Unlike other Rastafari groups, the Bobo Ashanti are against Reggae music, claiming it is satanic. Despite this, beginning in the mid-1990s, many reggae artists have emerged from the Bobo Ashanti; the most well known among them are Sizzla, Capleton, Anthony B, Lutan Fyah, Turbulence, Ras Shiloh. These artists' actual affiliation with the Bobo community and religiosity is unclear, as some speculate their Bobo Ashanti identity is used more as a defining characteristic and fashion statement. For example, Sizzla highlights the dreads worn by Bobo Ashanti in one of his songs with lyrics: "Bun fire pon men weh have locks and still nah go Rastaman Tabernacle... you see dem in the clubs and you see dem in the pubs, and they never ever step beneath the Tabernacle roof", suggesting disconnect with faith but still maintaining culture. Capleton embraces the Bobo Ashanti's religiosity and resistance to Westernized dress and fashion appearance in his music, with lyrics like, "Call Bobo Ashanti from the hill top, Separate the wolf from the sheep flock." The "sheep flock" here being Bobo Ashanti and other pure Rastafarians and the "wolf" being "fake" Rastas who are still eating animal flesh, and also other meat eaters. For decades, Rasta singers have sung songs about "wolves in sheep clothing". Wolves are flesh-eating predators, but by contrast, sheep are gentle vegans, living under the protection of their shepherd. Rastas liken themselves to sheep, living under the protection of Jah Rastafari, the Good Shepherd. Their wooly hair matted into locks is like the fleece of a sheep. Sizzla often refers to those Rastas who grow locks but have not renounced the eating of animal flesh (as per Numbers Chapter 6), as "wolf under wool".
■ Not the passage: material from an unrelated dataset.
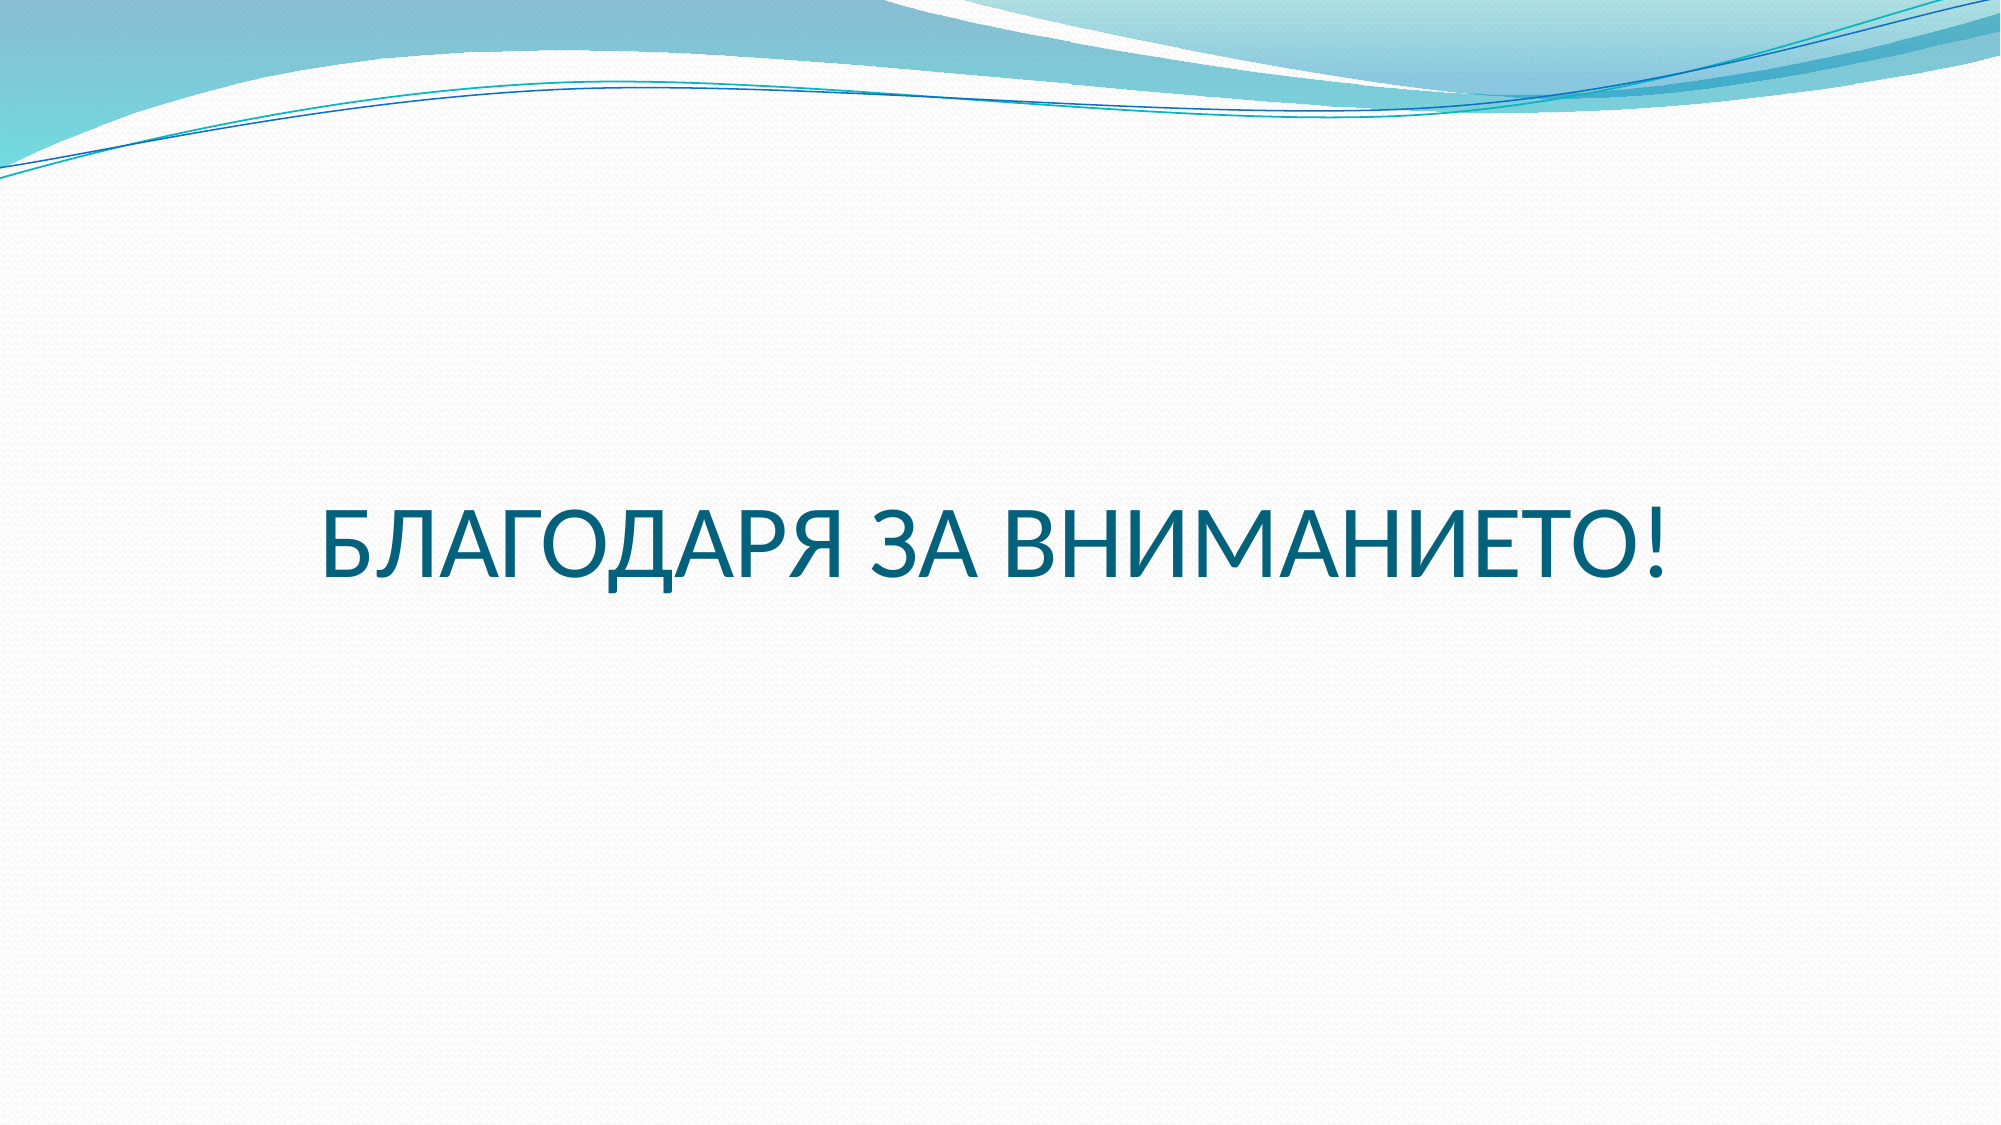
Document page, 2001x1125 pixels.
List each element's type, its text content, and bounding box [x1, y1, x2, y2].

title БЛАГОДАРЯ ЗА ВНИМАНИЕТО! [96, 450, 1897, 638]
Other artists such as Beenie Man commend the work of Emmanuel, but do not necessarily favor the splitting of the Rastafari religion into branches, with lines like, "Now Emmanuel dead, everything tumble down, The Hill divided in a three, separated bu three sons." On the other hand, there is a trend for young Bobo artists to be heroes or defendants of the Bobo Ashanti community. Artists like Capleton remain true to the Bobo Ashanti spirit and make statements like, "We, a di whole a we deh inna Selassie family, but Jah."
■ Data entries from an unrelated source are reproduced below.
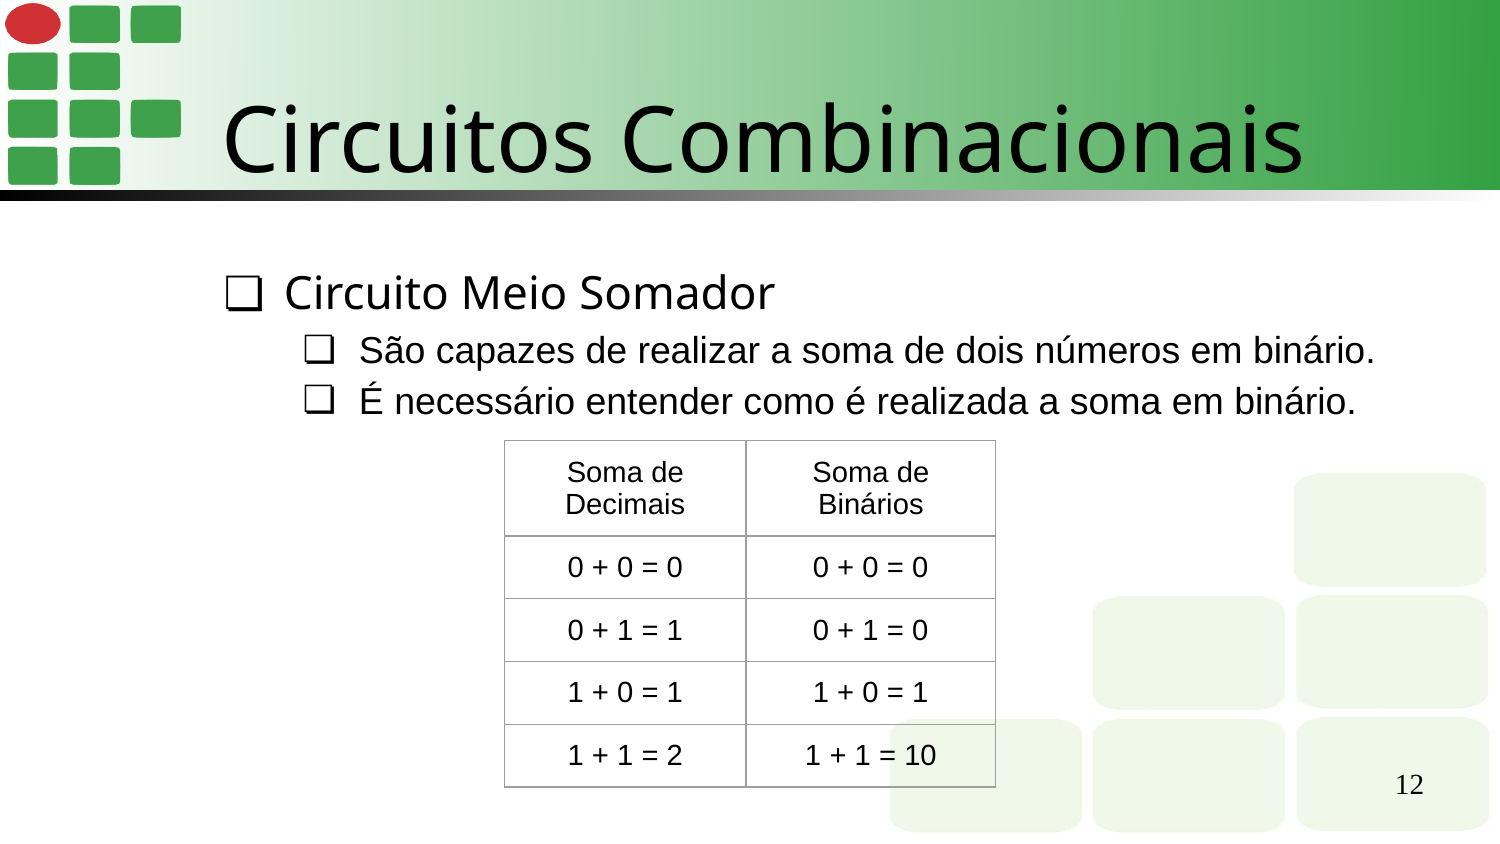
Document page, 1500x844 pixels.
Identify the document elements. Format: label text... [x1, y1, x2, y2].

text_box Circuitos Combinacionais [206, 26, 1468, 207]
table_cell 1 + 0 = 1 [505, 662, 745, 724]
text_box Circuito Meio Somador São capazes de realizar a soma de dois números em binário. É necessário entender como é realizada a soma em binário. [193, 248, 1469, 428]
slide_number ‹#› [1075, 768, 1425, 827]
table_cell 0 + 1 = 1 [505, 599, 745, 661]
table_cell 1 + 1 = 2 [505, 725, 745, 786]
table_cell 0 + 1 = 0 [747, 599, 995, 661]
table_cell 1 + 1 = 10 [747, 725, 995, 786]
table_cell 0 + 0 = 0 [747, 537, 995, 598]
table_header Soma de Binários [747, 441, 995, 535]
table_header Soma de Decimais [505, 441, 745, 535]
table_cell 1 + 0 = 1 [747, 662, 995, 724]
picture [803, 441, 1495, 835]
picture [5, 3, 181, 185]
table_cell 0 + 0 = 0 [505, 537, 745, 598]
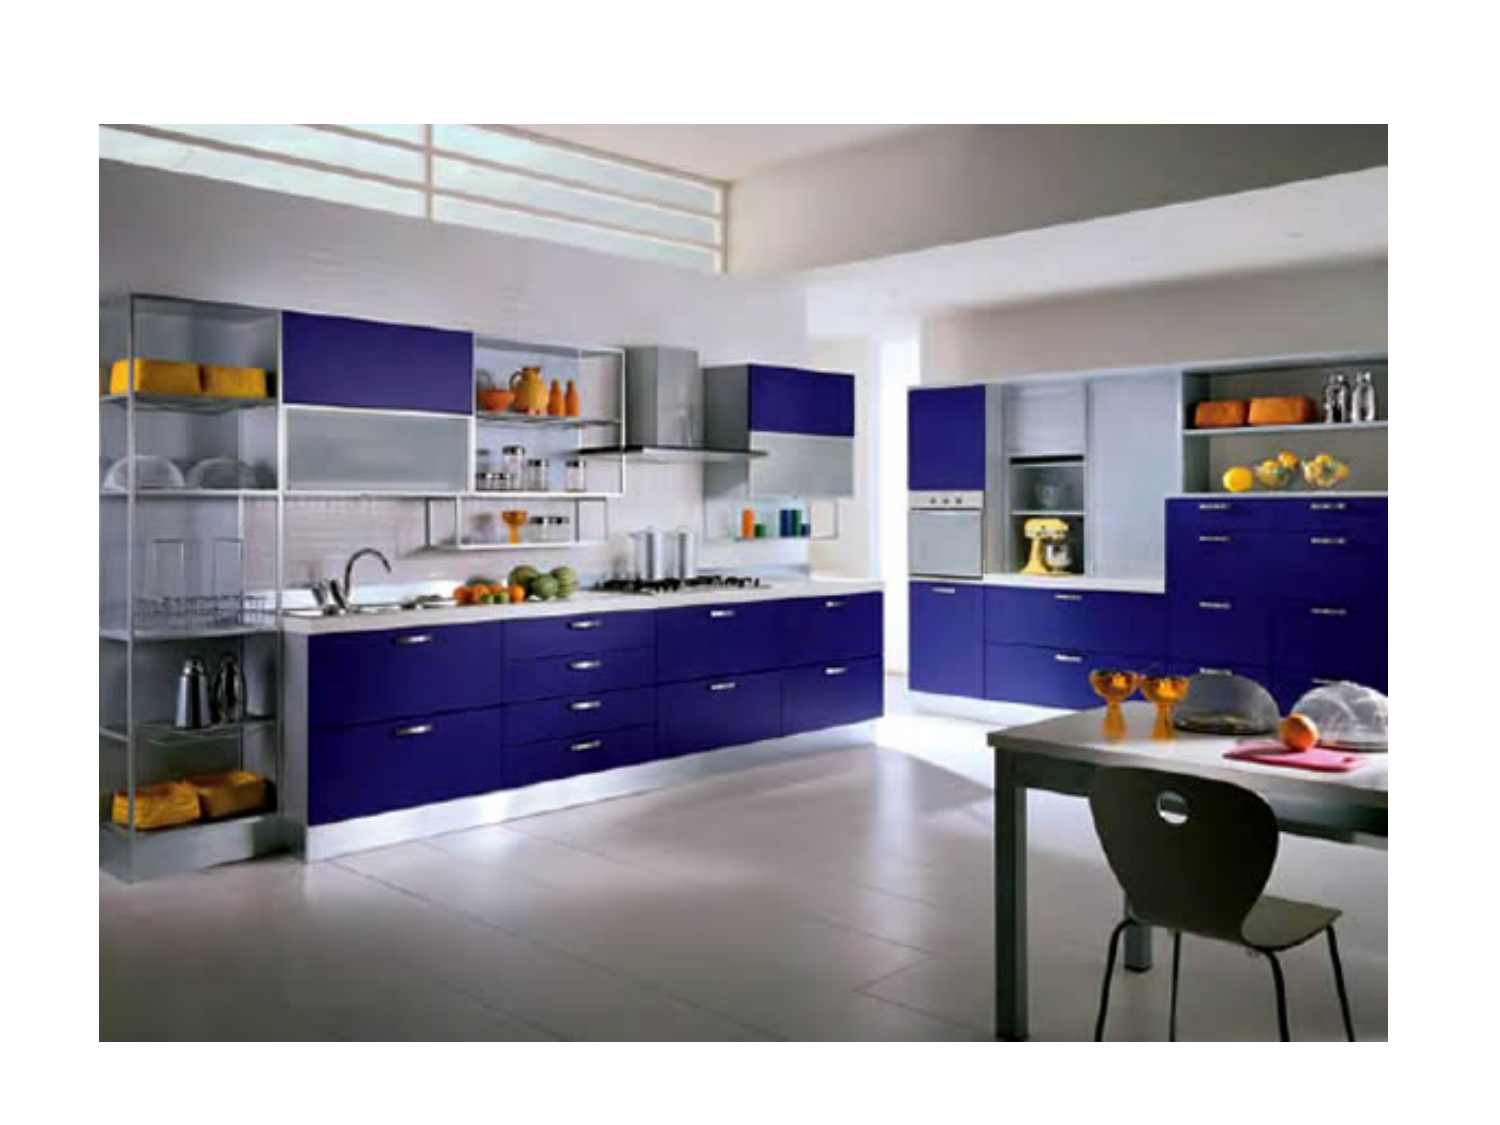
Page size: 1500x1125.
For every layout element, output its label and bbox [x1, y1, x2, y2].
The conservative and strict nature of the Bobo Ashanti is sometimes compared to that of Islamic fundamentalism by the Rastas from more moderate and less strict mansions. Artists such as Midnite and Lutan Fyah have even gone as far as to call Bobos "the Jamaican Taliban", as both artists have used the term "Bobo Shanti Taliban" in their music. The metaphor also alludes to the attire and turbans worn by Bobos, even though they are different in color and style. Bobo Ashanti artist Junior Reid expresses these ideas in his music, claiming immigration would ask him questions about where he was at the time of the bombing and people mistaking him for an Arab.